▶ _Problems to solve_
1/ In the opinion piece on parental rights in New Hampshire schools, which families may use Education Freedom Accounts?
2/ Carry on the opinion piece about parental rights in New Hampshire schools, starting after its final sentence.

▶ _Extract to read_
A RECENT Washington Post editorial headline read, “Parents claim they have the right to shape their kids’ school curriculum. They don’t.” This ignited debates across social media over whether or not this was true. One side of the debate believes that public schools serve society while the others believe they serve parents. This question is only relevant in an authoritarian system that treats kids like state property.

Thankfully, New Hampshire is becoming less and less of that kind of place thanks to three things.

The first is RSA 186:11, which lists the duties of the State Board of Education. Among them is a requirement for school districts to “adopt a policy allowing an exception to specific course material based on a parent’s or legal guardian’s determination that the material is objectionable.” This alone makes it clear that in the state of New Hampshire, parents are the ultimate authority on curriculum. If a child’s parent or guardian objects to any material in the school curriculum, they have the right to provide “an alternative agreed upon by the school district and the parent, at the parent’s expense, sufficient to enable the child to meet state requirements for education in the particular subject area.”

As far as I’m concerned, this one statute is enough to prove that this debate is moot in New Hampshire. I could stop right here but wait... there’s more.

If we consider the aforementioned RSA as a stick for parents to wield, the state also provides them with carrots in the form of Learn Everywhere. This program allows kids to earn high school credit for extracurricular activities they’re already participating in. For example, if a student plays on a traveling lacrosse team, why shouldn’t they earn high school credits for physical education? What about participating in FIRST Robotics competitions? If the goal is to provide an adequate education to children, then it only makes sense to recognize all of the places where learning happens both inside and outside of the classroom.

Finally, this year saw the passage of Education Freedom Accounts in New Hampshire. This program allows state education dollars to follow the child instead of the zip code. It empowers families at or below 300% of the poverty line to access a portion of the state’s education funding to use for homeschooling and/or private school. This is the ultimate carrot when it comes to parental empowerment.

▶ _Dataset excerpts_
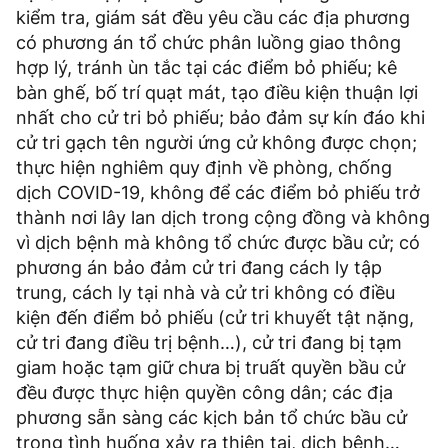
kiểm tra, giám sát đều yêu cầu các địa phương
có phương án tổ chức phân luồng giao thông
hợp lý, tránh ùn tắc tại các điểm bỏ phiếu; kê
bàn ghế, bố trí quạt mát, tạo điều kiện thuận lợi
nhất cho cử tri bỏ phiếu; bảo đảm sự kín đáo khi
cử tri gạch tên người ứng cử không được chọn;
thực hiện nghiêm quy định về phòng, chống
dịch COVID-19, không để các điểm bỏ phiếu trở
thành nơi lây lan dịch trong cộng đồng và không
vì dịch bệnh mà không tổ chức được bầu cử; có
phương án bảo đảm cử tri đang cách ly tập
trung, cách ly tại nhà và cử tri không có điều
kiện đến điểm bỏ phiếu (cử tri khuyết tật nặng,
cử tri đang điều trị bệnh…), cử tri đang bị tạm
giam hoặc tạm giữ chưa bị truất quyền bầu cử
đều được thực hiện quyền công dân; các địa
phương sẵn sàng các kịch bản tổ chức bầu cử
trong tình huống xảy ra thiên tai, dịch bệnh…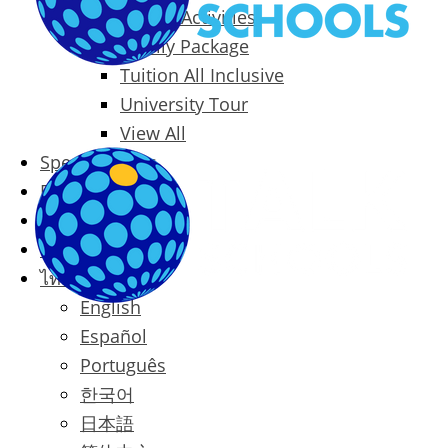
Packages & Activities
Family Package
Tuition All Inclusive
University Tour
View All
Special Offers
Prices
Blog
Contact
ไทย
English
Español
Português
한국어
日本語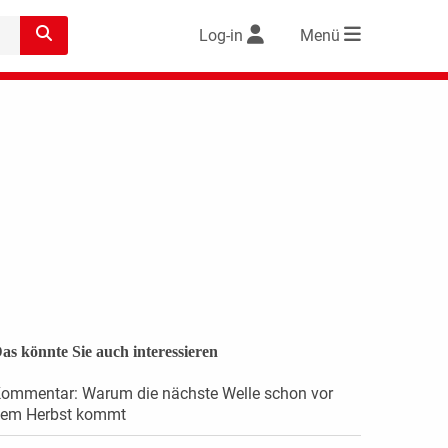
Log-in
Menü
as könnte Sie auch interessieren
ommentar: Warum die nächste Welle schon vor
em Herbst kommt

▶ _Results of the exercise_
1/ Families at or below 300% of the poverty line.

2/
When families have choices, the question of whether or not parents have the right to shape their kids’ curriculum becomes irrelevant. The marketplace of ideas provides curricula that parents want. Most members of the Education Industrial Complex do not see this movement coming for them or its implications. They’ve been hypnotized into believing in a manifest public education destiny. You can plainly see this elitist and tone-deaf attitude in Manchester as politicians, school administrators, and a worrying number of teachers defend the abysmal status quo.

“How did you go bankrupt?” Bill asked.

“Two ways,” Mike replied. “Gradually and then suddenly.”

The dialogue above is from Ernest Hemingway’s 1926 novel, “The Sun Also Rises”. It also traces the trajectory of public education hegemony in the United States. Like it has with so many other aspects of our lives, COVID is accelerating trends. Parents are waking up to the reality that the public education system is optimized for extracting funding from taxpayers instead of being optimized for educating kids. Consider how the governor’s race in Virginia suddenly became a proxy vote about whether parents or elitists will control the education of children. At the ballot box Tuesday, those parents won.

But here in NH, that question has already been settled. Parents are firmly in charge.

Jon DiPietro is the owner of Liberty Digital Marketing. He lives in Manchester.